The tomb will likely provide clues into the lives of royal officials with further discoveries yet to come.
Dating back almost 4,400 years, the tomb was found buried 5 meters under the sand in what was once a vast royal cemetery in the Saqqara pyramid complex.
It is believed that the tomb’s owner once served King Neferirkare, who ruled during the Old Kingdom in the 5th dynasty.
The contents of the tomb were in remarkably good condition. Inside, hieroglyphs indicate the name and title of the deceased: Wahtye, who was the royal purification priest, royal supervisor, and inspector of the sacred boat. Buried with him were his wife, Weret Ptah, and his mother, Merit Meen. Also inscribed on the walls were everyday scenes depicting hunting, sailing, and pottery-making.

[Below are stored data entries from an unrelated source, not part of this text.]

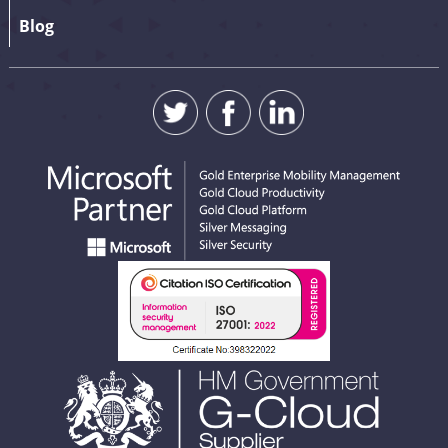
Blog
SUBMIT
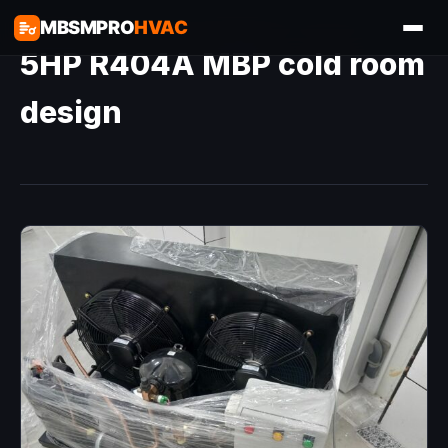
MBSMPRO
HVAC
5HP R404A MBP cold room
design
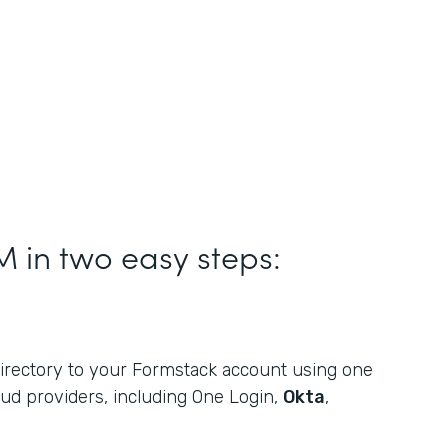
M in two easy steps:
rectory to your Formstack account using one
oud providers, including One Login,
Okta
,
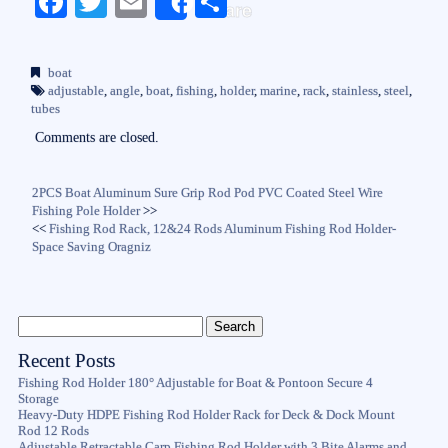
Fa
T
E
S
Share
ce
wi
m
ha
bo
tte
ail
re
boat
ok
r
adjustable
,
angle
,
boat
,
fishing
,
holder
,
marine
,
rack
,
stainless
,
steel
,
tubes
Comments are closed.
2PCS Boat Aluminum Sure Grip Rod Pod PVC Coated Steel Wire
Fishing Pole Holder
>>
<<
Fishing Rod Rack, 12&24 Rods Aluminum Fishing Rod Holder-
Space Saving Oragniz
Recent Posts
Fishing Rod Holder 180° Adjustable for Boat & Pontoon Secure 4
Storage
Heavy-Duty HDPE Fishing Rod Holder Rack for Deck & Dock Mount
Rod 12 Rods
Adjustable Retractable Carp Fishing Rod Holder with 3 Bite Alarms and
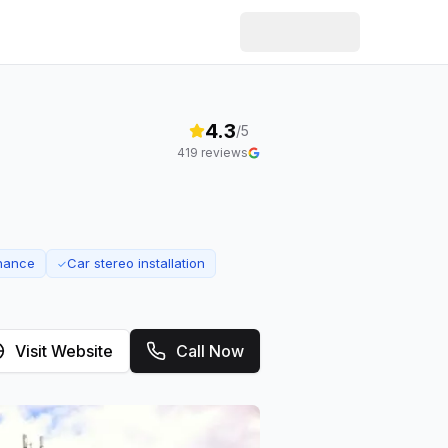
4.3
/5
419
reviews
enance
Car stereo installation
✓
Visit Website
Call Now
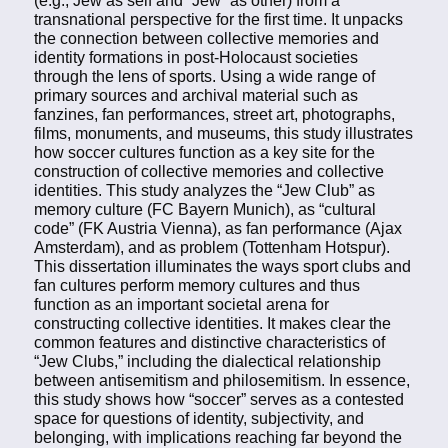
transnational perspective for the first time. It unpacks
the connection between collective memories and
identity formations in post-Holocaust societies
through the lens of sports. Using a wide range of
primary sources and archival material such as
fanzines, fan performances, street art, photographs,
films, monuments, and museums, this study illustrates
how soccer cultures function as a key site for the
construction of collective memories and collective
identities. This study analyzes the “Jew Club” as
memory culture (FC Bayern Munich), as “cultural
code” (FK Austria Vienna), as fan performance (Ajax
Amsterdam), and as problem (Tottenham Hotspur).
This dissertation illuminates the ways sport clubs and
fan cultures perform memory cultures and thus
function as an important societal arena for
constructing collective identities. It makes clear the
common features and distinctive characteristics of
“Jew Clubs,” including the dialectical relationship
between antisemitism and philosemitism. In essence,
this study shows how “soccer” serves as a contested
space for questions of identity, subjectivity, and
belonging, with implications reaching far beyond the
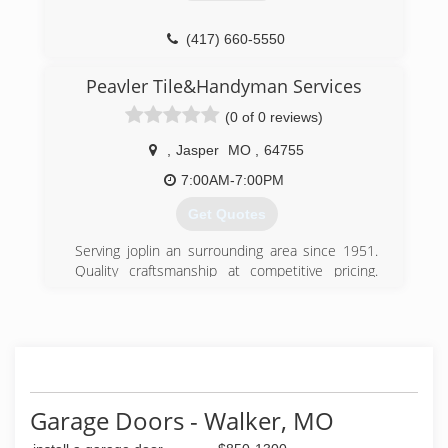
(417) 660-5550
mannaconstructionandroofing.com
Peavler Tile&Handyman Services
(0 of 0 reviews)
,
Jasper
MO
,
64755
7:00AM-7:00PM
Get Quotes
Serving joplin an surrounding area since 1951.
Quality craftsmanship at competitive pricing.
Give us a call an a chance to earn your business.
Always free quotes.
(417) 438-5252
peavler-tile-service.business.site
Garage Doors - Walker, MO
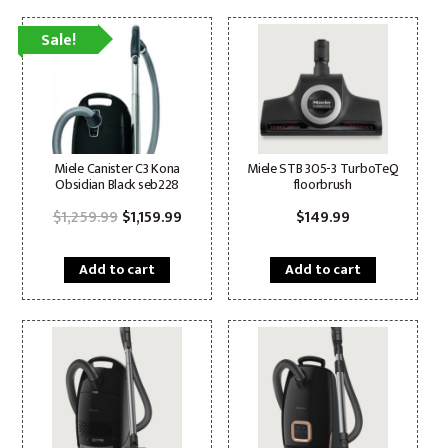
Sale!
Miele Canister C3 Kona
Miele STB 305-3 TurboTeQ
Obsidian Black seb228
floorbrush
Original
Current
$
1,259.99
$
1,159.99
$
149.99
price
price
was:
is:
$1,259.99.
$1,159.99.
Add to cart
Add to cart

Laid out as a rectangular gallery, spanning 10 meters long (running north to south) and 3 meters wide (running east to west), the walls are lined with 18 larger niches, each containing colorfully painted statues of pharaohs, the high priest himself, and his relatives. Twenty-six smaller niches run along the wall near the floor, each containing unidentified figures, some standing and some sitting cross-legged.
Five shafts were found inside the tomb in all, one of which was already open, but empty, while the others are still closed. One is likely to contain the priest—exciting news to be sure.
“This shaft should lead to a coffin or a sarcophagus of the owner of the tomb,” Waziri said. Exploration of these closed chambers could begin as early as Sunday.